Yet some of the articles made it sound like the defense really took Ben apart.
Leah was so upset about the way that the trial was being written about that she wrote a letter to one of the papers with her corrections, asking if the reporter had been sitting in the same courtroom as she had.
The papers were also split about who was “winning” the trial. Many said that the defense was earning their keep and complained about a lackluster job from the prosecution, while others said the opposite—that the defense was using tactics meant to confuse the jury and that reporters had such a hard time following what they were saying that they sometimes just stopped taking notes. Online, people had heated debates about whether they thought Hollywood would be convicted or acquitted.
None of that concern even entered my brain—I knew the jury was going to convict Jesse James Hollywood. I had confidence in that from the very beginning, from the moment he was caught. It was only a matter of time. Others around me were nervous, including Jeff; he was afraid that I would not be able to handle it if the jury came back with a “not guilty” verdict. Perhaps he was right, but I didn’t even consider the possibility. I had too much on my plate as it was; worrying about future catastrophes would have been an unnecessary burden.
Ben’s testimony was very emotional at times. He spoke about his regrets and how he knew that his little brother, Nick, had looked up to him. He cried when he saw a picture of the gun. At least this time they hadn’t brought in the actual gun, which they had done in previous trials. Ben opened up in ways I had never seen before, and for the first time, I felt like he was one hundred percent there for his brother.

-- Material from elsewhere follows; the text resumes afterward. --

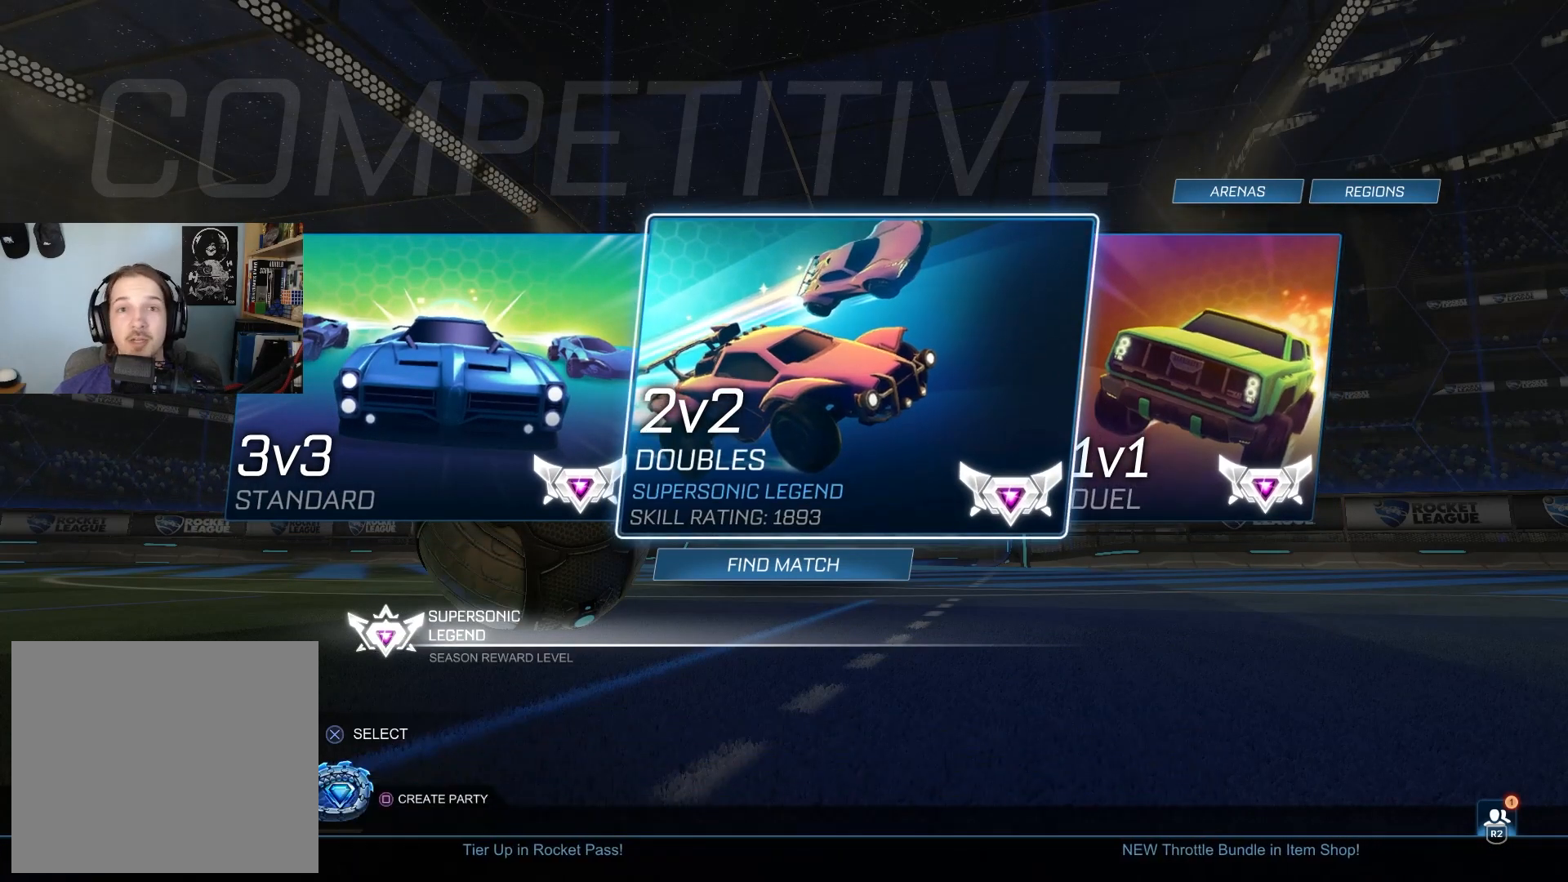
{"buttons": [], "left_stick": "center", "right_stick": "center", "events": []}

After he was through testifying, Ben came over to me outside the courthouse and we just hugged and cried together for a long time. Although he had apologized by letter before, now he said the words to me in person, and I felt a wall coming down between us. It was a beautiful feeling that I hoped would last.
Next to testify were the four people who’d been at Richard Hoeflinger’s house the night Nick was bound and gagged there. They testified that they were all afraid of Hollywood, and that he had a gun, and had told at least one of them to keep his “fucking mouth shut.”
Then came one of the hikers who found Nick’s body, and a forensic detective who described the condition of his body in its grave at Lizard’s Mouth. A forensic pathologist also talked about the autopsy. I tried not to hear any of it. Thinking about his body rotting in the summer heat was still very hard for me to block out. I didn’t even like very hot days because it made me think about Nick’s body out there, burning up in the sun.
Paul Kimes, an investigator with the district attorney’s office, then took the stand to clarify what had happened with Michelle Lasher and her claims that the district attorney’s office had been threatening her. He was there when the supposed “threat” had occurred, and he said that what was actually going on that day was that Hans Almgren had been signing her immunity papers—the opposite of a threat, really. He gave her the immunity papers to sign. She’d marched in the room angrily, refused to read the papers, didn’t listen to what he said to her, then signed and threw the papers and the pen at him and walked out.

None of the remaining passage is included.